Indication 1 - patients with ovarian cancer whose disease has progressed or recurred after platinum-based chemotherapy
The recommended dose of Doxil liposomal infusion is 50 mg/m2 intravenously over 60 minutes every 28 days until disease progression or unacceptable toxicity.
Clinical Trial Results
Studies evaluating Doxil included three Phase II trials conducted among women with relapsed or refractory ovarian cancer, as well as preliminary results of a Phase III randomized trial. Patients in the Phase II studies with refractory ovarian cancer demonstrated a 13.8 percent response rate, defined as a reduction in tumor size of at least 50%. This response rate was supported by interim analysis of Phase III data.

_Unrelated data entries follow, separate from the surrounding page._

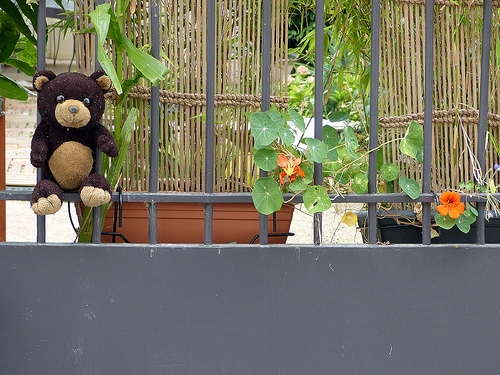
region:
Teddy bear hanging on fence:
[22, 72, 137, 242]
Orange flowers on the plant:
[271, 154, 461, 246]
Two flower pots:
[81, 175, 498, 235]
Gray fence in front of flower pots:
[3, 131, 469, 346]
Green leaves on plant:
[239, 72, 472, 231]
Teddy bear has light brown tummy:
[53, 129, 100, 208]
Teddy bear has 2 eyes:
[28, 65, 115, 152]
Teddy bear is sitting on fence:
[16, 130, 179, 253]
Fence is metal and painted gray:
[14, 97, 486, 357]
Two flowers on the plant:
[269, 130, 474, 236]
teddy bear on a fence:
[25, 66, 124, 212]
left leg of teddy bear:
[81, 169, 113, 204]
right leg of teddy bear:
[30, 172, 62, 217]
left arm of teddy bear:
[95, 122, 115, 152]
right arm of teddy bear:
[30, 121, 45, 164]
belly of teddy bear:
[52, 132, 92, 184]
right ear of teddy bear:
[30, 67, 56, 92]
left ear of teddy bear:
[91, 67, 112, 93]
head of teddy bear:
[32, 68, 122, 128]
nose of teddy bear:
[67, 103, 79, 113]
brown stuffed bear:
[20, 61, 122, 217]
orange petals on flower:
[270, 143, 313, 190]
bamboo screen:
[387, 5, 482, 225]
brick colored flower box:
[79, 169, 315, 246]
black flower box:
[354, 201, 498, 257]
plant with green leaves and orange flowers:
[228, 97, 430, 239]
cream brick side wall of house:
[2, 63, 31, 242]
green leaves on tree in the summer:
[290, 8, 365, 133]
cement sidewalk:
[296, 202, 374, 250]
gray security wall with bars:
[132, 3, 244, 369]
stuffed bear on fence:
[24, 62, 124, 229]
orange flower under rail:
[424, 189, 466, 226]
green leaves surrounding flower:
[244, 102, 338, 221]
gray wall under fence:
[128, 190, 245, 352]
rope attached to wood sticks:
[136, 83, 255, 116]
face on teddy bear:
[46, 91, 91, 133]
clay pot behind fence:
[116, 200, 250, 240]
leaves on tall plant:
[98, 26, 168, 113]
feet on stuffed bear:
[27, 182, 116, 221]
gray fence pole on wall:
[181, 35, 235, 257]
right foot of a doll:
[28, 182, 58, 215]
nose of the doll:
[68, 105, 80, 117]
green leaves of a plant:
[242, 100, 280, 217]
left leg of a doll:
[83, 172, 110, 216]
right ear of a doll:
[30, 66, 53, 79]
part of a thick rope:
[158, 81, 191, 108]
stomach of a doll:
[55, 147, 82, 188]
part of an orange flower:
[436, 181, 462, 228]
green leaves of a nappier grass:
[90, 10, 153, 99]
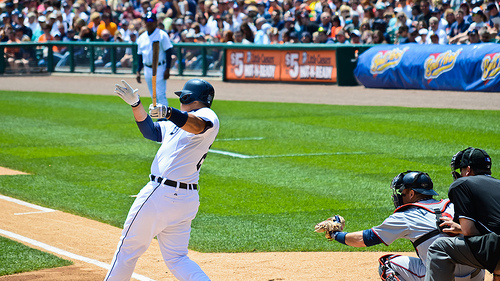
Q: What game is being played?
A: Baseball.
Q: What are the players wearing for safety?
A: Helmet.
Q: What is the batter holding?
A: A bat.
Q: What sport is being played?
A: Baseball.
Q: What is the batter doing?
A: Swinging.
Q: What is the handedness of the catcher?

Indication 2 - AIDS-related Kaposi’s sarcoma in patients after failure of prior systemic chemotherapy or intolerance to such therapy
The recommended dose is 20 mg/m2 intravenously over 60 minutes every 21 days until disease progression or unacceptable toxicity.
Clinical Trial Results
An open-label, single-arm, multicenter study evaluated Doxil at a dose of 20 mg/m2 every 3 weeks, until disease progression or unacceptable toxicity. Data is described for a cohort of 77 patients retrospectively identified as having disease progression on prior systemic combination chemotherapy or as being intolerant to such therapy. Response rate was: Partial (PR) 27%; Stable disease: 29% and Progression: 44%.

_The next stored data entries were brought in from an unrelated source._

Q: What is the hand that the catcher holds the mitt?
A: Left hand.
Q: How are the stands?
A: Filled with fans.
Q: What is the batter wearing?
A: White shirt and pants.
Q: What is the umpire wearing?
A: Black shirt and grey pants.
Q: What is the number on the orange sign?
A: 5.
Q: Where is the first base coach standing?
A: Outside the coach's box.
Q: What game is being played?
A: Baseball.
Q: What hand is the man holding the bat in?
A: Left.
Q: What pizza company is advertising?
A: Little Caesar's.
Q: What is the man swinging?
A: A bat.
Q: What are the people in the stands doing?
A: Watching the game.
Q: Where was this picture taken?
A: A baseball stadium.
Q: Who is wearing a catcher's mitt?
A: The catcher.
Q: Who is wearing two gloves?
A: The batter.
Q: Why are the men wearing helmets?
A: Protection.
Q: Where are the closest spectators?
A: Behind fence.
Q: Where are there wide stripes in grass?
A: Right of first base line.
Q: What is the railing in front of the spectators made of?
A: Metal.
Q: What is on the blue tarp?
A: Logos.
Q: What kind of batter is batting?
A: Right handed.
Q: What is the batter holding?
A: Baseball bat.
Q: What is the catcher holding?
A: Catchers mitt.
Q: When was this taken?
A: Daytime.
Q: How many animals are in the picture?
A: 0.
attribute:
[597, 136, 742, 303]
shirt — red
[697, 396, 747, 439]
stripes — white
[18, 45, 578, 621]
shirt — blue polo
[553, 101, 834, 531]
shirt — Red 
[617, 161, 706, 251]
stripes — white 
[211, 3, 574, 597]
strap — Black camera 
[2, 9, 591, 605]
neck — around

Indication 3 - in combination with bortezomib, for previously treated patients with multiple myeloma who have not previously received bortezomib
The recommended dose of Doxil liposomal infusion is 30 mg/m2 intravenously over 60 minutes on day 4 of each 21-day cycle for eight cycles or until disease progression or unacceptable toxicity. Administer Doxil liposomal infusion after bortezomib on day 4 of each cycle.
Clinical Trial Results
The efficacy of Doxil liposomal infusion in combination with bortezomib was evaluated in a randomized, open-label, international, multicenter study in 646 patients who had not previously received bortezomib and whose disease progressed during or after at least one prior therapy. Patients were randomized (1:1) to receive either Doxil liposomal infusion (30 mg/m2 ) administered IV on day 4 following bortezomib or bortezomib alone every 3 weeks for up to 8 cycles or until disease progression or unacceptable toxicity. Data showed a significant outcome on the primary measure of time to progression (TTP) for the combination.